ABILENE, TX – Citing a decrease in demand, the Williamson County commissioners on Tuesday voted unanimously to close the county’s mass vaccination sites in May.
The sites operated by Curative at the Georgetown High School Stadium in Georgetown and the Dell Diamond in Round Rock will both close on May 21.
The Kelly Reeves Athletic Complex on Parmer Lane, operated by Family Hospital Systems, will close on May 12, a spokeswoman has said.
“We have far exceeded demand,” said County Judge Bill Gravell. “Last week we had 5,570 people sign up for their first vaccine and we had 30,000 doses.”
The judge said the mass vaccination site at the Georgetown stadium could have accommodated 187 more people on Monday and 322 more people on Tuesday. There is enough leftover vaccine doses for 861 people on Wednesday, he said.
The drive-thru site at the Dell Diamond had 1,561 unused appointments on Monday and 2,266 unused appointments on Tuesday, Gravell said. The site will have 3,081 vaccine appointments available on Wednesday, he said.
“Our goal is to take those doses allotted to Williamson County and push them to pharmacies and doctors’ offices,” Gravell said.
“The mass vaccination sites have served their purpose,” he said.
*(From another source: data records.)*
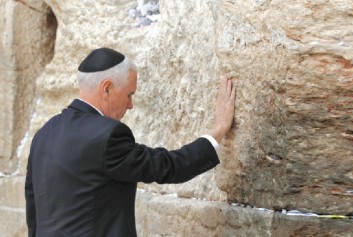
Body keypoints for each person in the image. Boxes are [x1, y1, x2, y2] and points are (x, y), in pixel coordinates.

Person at [25, 47, 236, 237]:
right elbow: (168, 166)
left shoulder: (44, 133)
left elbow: (33, 210)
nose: (131, 105)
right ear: (107, 88)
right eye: (129, 94)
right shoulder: (108, 135)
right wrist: (218, 129)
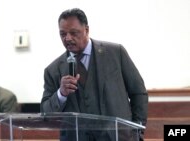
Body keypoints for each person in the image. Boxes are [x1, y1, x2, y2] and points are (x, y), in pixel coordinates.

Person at [40, 8, 148, 141]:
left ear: (87, 29)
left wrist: (137, 131)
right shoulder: (53, 70)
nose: (67, 38)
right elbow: (45, 114)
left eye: (74, 33)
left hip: (118, 137)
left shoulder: (115, 54)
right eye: (63, 34)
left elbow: (138, 92)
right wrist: (61, 94)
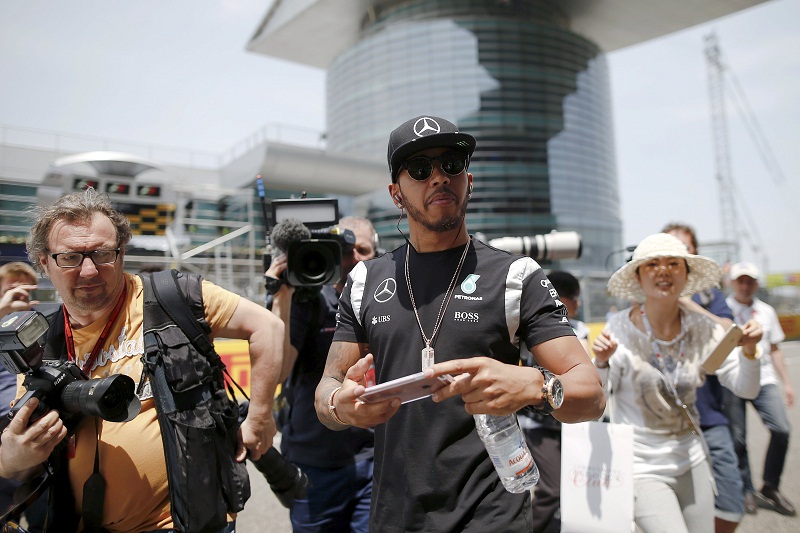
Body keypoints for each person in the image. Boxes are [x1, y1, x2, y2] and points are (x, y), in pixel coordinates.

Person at [315, 115, 606, 532]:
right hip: (395, 516)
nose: (438, 177)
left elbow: (592, 394)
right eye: (419, 169)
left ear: (469, 180)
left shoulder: (516, 276)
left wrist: (534, 386)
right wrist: (338, 407)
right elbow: (328, 386)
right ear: (397, 194)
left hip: (492, 514)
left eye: (451, 164)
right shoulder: (365, 280)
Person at [0, 188, 285, 532]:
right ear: (44, 262)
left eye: (102, 253)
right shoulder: (40, 337)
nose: (89, 270)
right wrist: (13, 460)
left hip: (189, 521)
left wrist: (260, 418)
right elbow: (26, 456)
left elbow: (268, 326)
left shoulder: (173, 296)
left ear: (122, 253)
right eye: (71, 258)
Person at [592, 232, 763, 533]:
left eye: (674, 263)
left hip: (692, 458)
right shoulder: (618, 330)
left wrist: (750, 350)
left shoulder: (703, 328)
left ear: (686, 275)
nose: (664, 270)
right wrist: (602, 362)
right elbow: (597, 400)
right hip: (642, 466)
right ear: (638, 276)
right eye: (652, 264)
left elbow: (745, 388)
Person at [265, 216, 377, 532]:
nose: (352, 257)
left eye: (362, 249)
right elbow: (279, 371)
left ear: (375, 256)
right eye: (342, 249)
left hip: (372, 459)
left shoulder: (386, 302)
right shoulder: (309, 300)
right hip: (313, 465)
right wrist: (282, 296)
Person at [663, 222, 746, 530]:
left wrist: (687, 305)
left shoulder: (710, 297)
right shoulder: (649, 299)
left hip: (710, 415)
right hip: (664, 425)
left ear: (693, 256)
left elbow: (730, 334)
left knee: (730, 501)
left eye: (684, 249)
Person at [519, 270, 591, 533]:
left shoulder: (580, 330)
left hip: (571, 425)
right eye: (575, 298)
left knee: (570, 486)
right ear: (560, 299)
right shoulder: (530, 329)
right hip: (538, 424)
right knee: (552, 488)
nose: (579, 304)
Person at [722, 261, 796, 516]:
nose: (745, 285)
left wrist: (786, 383)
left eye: (749, 281)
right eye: (740, 280)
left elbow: (775, 348)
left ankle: (771, 485)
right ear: (732, 283)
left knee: (782, 429)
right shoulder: (722, 310)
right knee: (738, 437)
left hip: (763, 376)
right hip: (733, 377)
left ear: (756, 284)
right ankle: (746, 489)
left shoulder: (766, 311)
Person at [0, 261, 48, 532]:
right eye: (11, 288)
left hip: (32, 429)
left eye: (25, 290)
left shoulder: (42, 326)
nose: (20, 294)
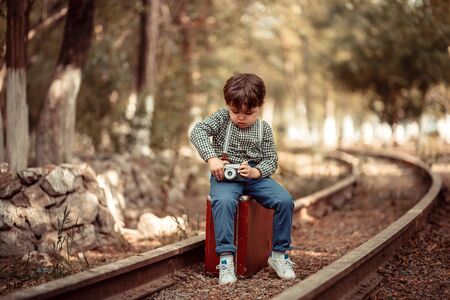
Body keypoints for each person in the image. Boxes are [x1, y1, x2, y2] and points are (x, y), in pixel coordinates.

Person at [190, 72, 296, 285]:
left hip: (255, 177)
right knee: (223, 202)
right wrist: (212, 158)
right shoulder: (221, 118)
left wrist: (257, 172)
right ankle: (227, 261)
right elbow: (197, 132)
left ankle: (278, 255)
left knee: (285, 201)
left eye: (249, 113)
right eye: (235, 111)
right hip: (225, 176)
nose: (241, 117)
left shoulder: (263, 129)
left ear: (260, 105)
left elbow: (271, 159)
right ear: (227, 104)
Commissioner Valerie Covey said the county’s mobile team, with the help of the National Guard, had also done its job of getting vaccinations to homebound seniors and to people who received food from Meals on Wheels.
Williamson County closed its coronavirus waitlist on Friday and referred anyone left on it to Curative, which is one of the vaccine hubs for the county. People who need vaccine appointments with Curative can make them at curative.com.
Family Hospital Systems is only giving second vaccine doses at its site at the Kelly Reeves Complex until it closes on May 12. The hospital system hopes to start giving coronavirus vaccines at its Family Emergency Room clinics in Round Rock and Cedar Park in the middle of May, depending on the doses it receives from the county, spokeswoman Jen Stratton said on Tuesday.
According to a Texas Department of Health Services website on Tuesday, 246,754 — or 54% — f the county’s population ages 16 and up had received their first dose of vaccine.
The website showed that 148,221 people, or 32.3%, of the county’s population ages 16 and up were fully vaccinated as of Tuesday.